I’d been waiting on God for the blessing of fruitfulness since 2020. Then God answered our prayers in August 2021. We were happy that God had answered us. Since then, my husband didn’t allow me do any house chores. I was just resting.
When I was 7weeks gone I just decided to sweep our living room because I felt it was a bit dusty. That was how I started spotting. I was rushed to the hospital. I was admitted and placed on strict bed rest for about 2 weeks. Still, that did not save the foetus. We lost it. It was such a painful experience. More painful was the evacuation process. I felt so bad and terrible and I felt more angry at the devil for stealing our blessings.
Then another series of waiting happened again. Since that October, 2021, there was no conception. We kept on waiting on God. Every time my menstrual period came, it was always a sorrowful time.
JUICY JULY 2022 came and I decided to add it to my prayer requests list again.
Before then, Mama told me I was going to be one of the people to prepare the bulletin. Knowing fully well that it’s a great privilege to be a blessing to God’s people, I accepted. As I was seeking the face of God on what to prepare, I heard the word SHOUT! I couldn’t relate as it sounded somehow. The general theme was centered around showers, how come I’m hearing SHOUT. I kept praying and then God made it clear and even gave Bible passages to back it up. The time I was preparing the bulletin, Holy Spirit made me practicalize it. I shouted for joy. Oh. I didn’t know that was my victory shout that crumbled the wall of Jericho of barrenness in my life 😭😭😭🙌🏼🙌🏼🙌🏼.

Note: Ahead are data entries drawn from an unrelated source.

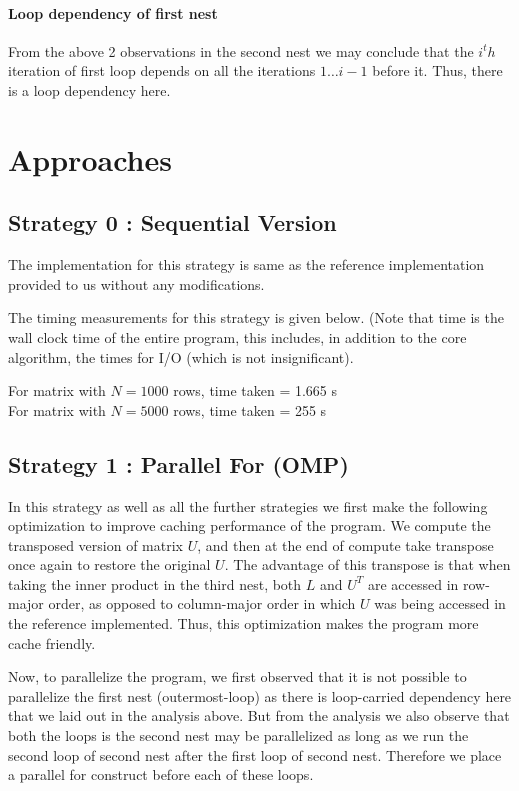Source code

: \documentclass{article}
\begin{document}
\paragraph{Loop dependency of first nest} From the above 2 observations in the second nest we may conclude that the $i^th$ iteration of first loop depends on all the iterations $1 \ldots i-1$ before it. Thus, there is a loop dependency here.

\section{Approaches}
\subsection{Strategy 0 : Sequential Version}
The implementation for this strategy is same as the reference implementation provided to us without any modifications.

The timing measurements for this strategy is given below. (Note that time is the wall clock time of the entire program, this includes, in addition to the core algorithm, the times for I/O (which is not insignificant).

For matrix with $N=1000$ rows, time taken = 1.665 s\\
For matrix with $N=5000$ rows, time taken = 255 s

\subsection{Strategy 1 : Parallel For (OMP)}
In this strategy as well as all the further strategies we first make the following optimization to improve caching performance of the program.
We compute the transposed version of matrix $U$, and then at the end of compute take transpose once again to restore the original $U$.
The advantage of this transpose is that when taking the inner product in the third nest, both $L$ and $U^T$ are accessed in row-major order,
as opposed to column-major order in which $U$ was being accessed in the reference implemented.
Thus, this optimization makes the program more cache friendly.

Now, to parallelize the program, we first observed that it is not possible to parallelize the first nest (outermost-loop) as there is loop-carried dependency here that we laid out in the analysis above. But from the analysis we also observe that both the loops is the second nest may be parallelized as long as we run the second loop of second nest after the first loop of second nest. Therefore we place a parallel for construct before each of these loops.
\end{document}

I sent the prepared bulletin to Mama hoping that it bless lives because I was just skeptical about it. To me, it wasn’t like a prayer bulletin but who was I to question God and how he decides to bless his people🙌🏼
As the devil will have it, while the juicy July program was going on, my period came again. This time around, I cried. No! I wailed. I was so devastated 😭😭😭. Then, I decided to turn my wailing to prayers. I had never prayed that much wailing before.
Then JUICY JULY day 21 came, the bulletin was titled SHOUTING OF THE SHOWERED. I prayed with the bulletin and did another series of shouting. I shouted so much that day ehn😂. I’m sure the Holy Spirit just wanted to make something out of that which looks foolish to man.
On July 31st, the first message I received was from Mama telling me congratulations 🎉. I believed and accepted it as what the word really means.
August came, we went for RCCG convention. During the convention, my husband told me that he feels I’m pregnant. I just dismissed his words somehow.
We came back from the convention and I decided to do the urine home test even though it wasn’t yet time to miss my period. Lo and behold, I saw two red lines. I couldn’t believe my eyes.
I couldn’t fathom the fact that God held my baby in his hands while I went through the stress of traveling to camp for convention, the stress of the convention itself and especially the prayer walk which was a very long distance and nothing happened to the baby. While the last one I miscarried was due to the fact that I swept our small living room…ahhh🙌🏼🙌🏼😭😭. It was beyond me😭.
Jehovah overdo, the God of BUD did it.
The period of pregnancy was challenging but God gave us overwhelming victory.
To God be the glory, our bundle of joy arrived March 2023🙌🏼🙌🏼🙌🏼
He turned our sorrow to joy.
He took away the pain of barrenness and gave us a beautiful bundle of blessings.